--- start RECORDS FOR PROCESSING ---

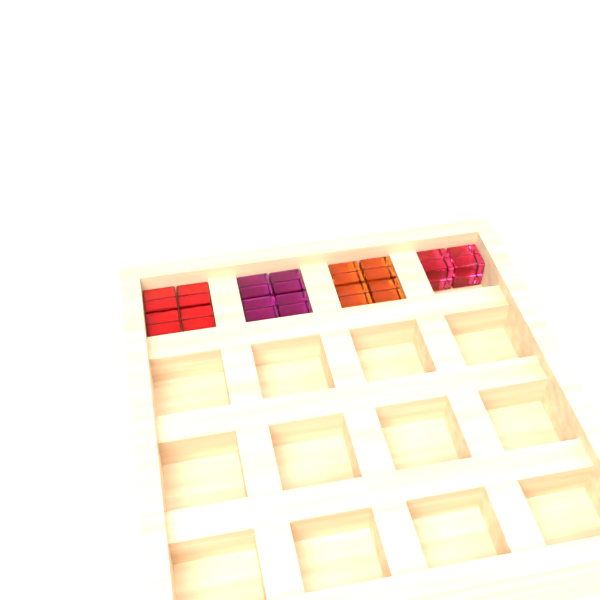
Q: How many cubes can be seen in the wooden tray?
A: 14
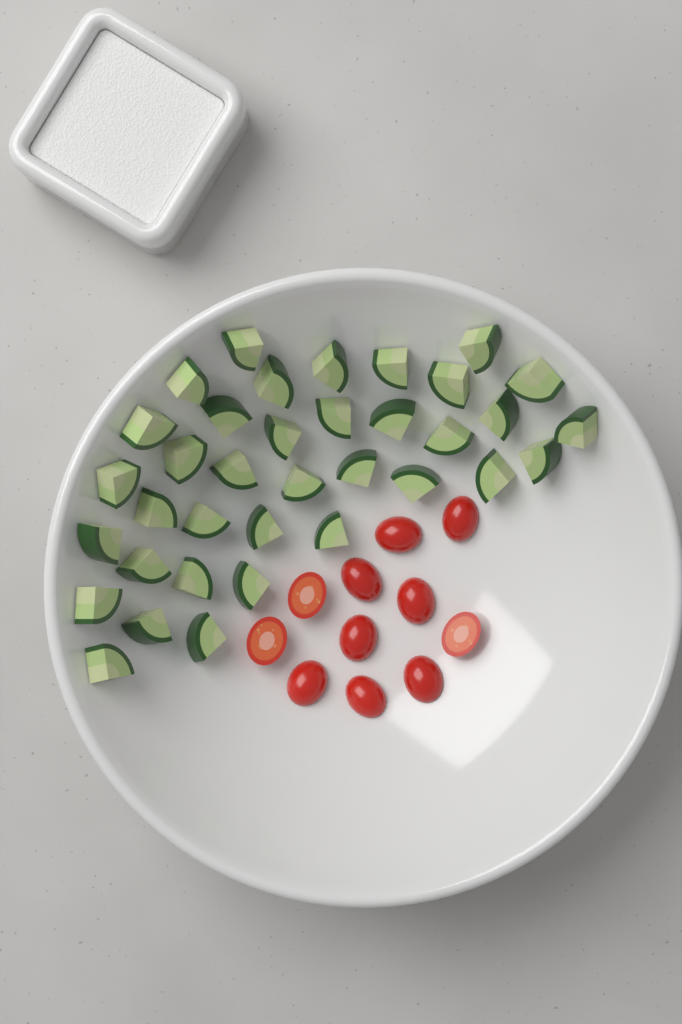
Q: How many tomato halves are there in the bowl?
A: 11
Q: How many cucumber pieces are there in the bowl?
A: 36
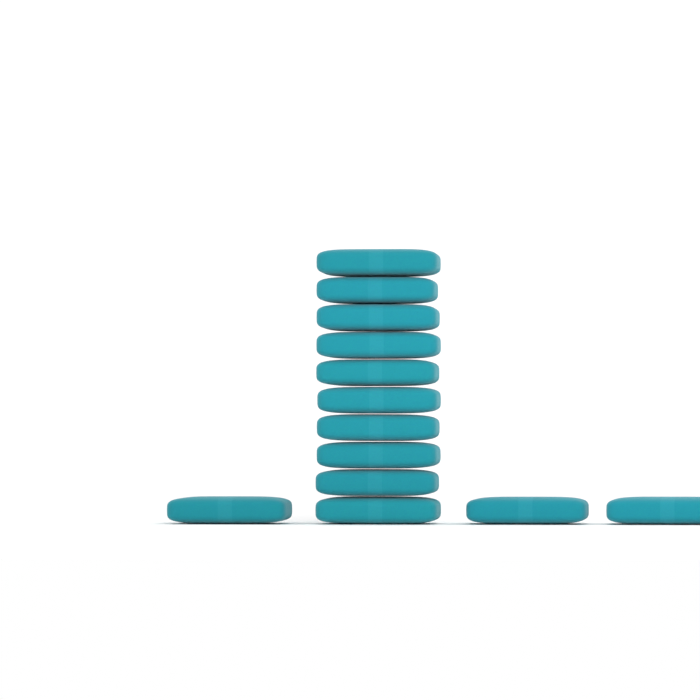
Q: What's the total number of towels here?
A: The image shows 13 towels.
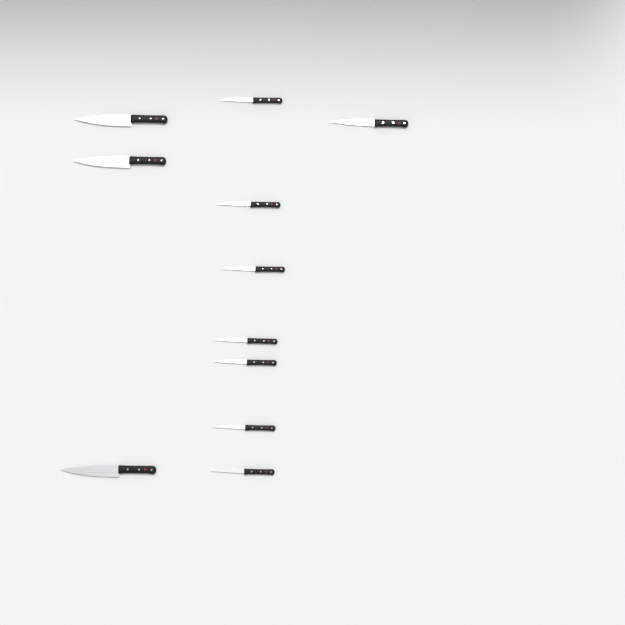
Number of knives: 11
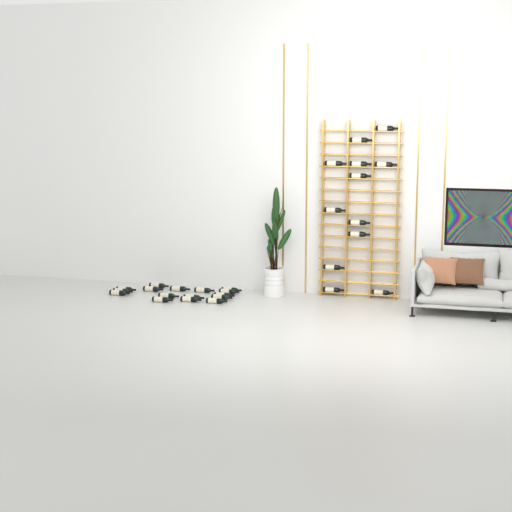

--- end RECORDS FOR PROCESSING ---

- WORK TO DO -
Copy the entries from the line containing "Q: What's the total number of towels here?" through the end of the entries, substituting "washcloths" for "towels" and leaving everything else unchanged. Leave out the picture lines.

- THE ANSWER -
Q: What's the total number of washcloths here?
A: The image shows 13 washcloths.
Number of knives: 11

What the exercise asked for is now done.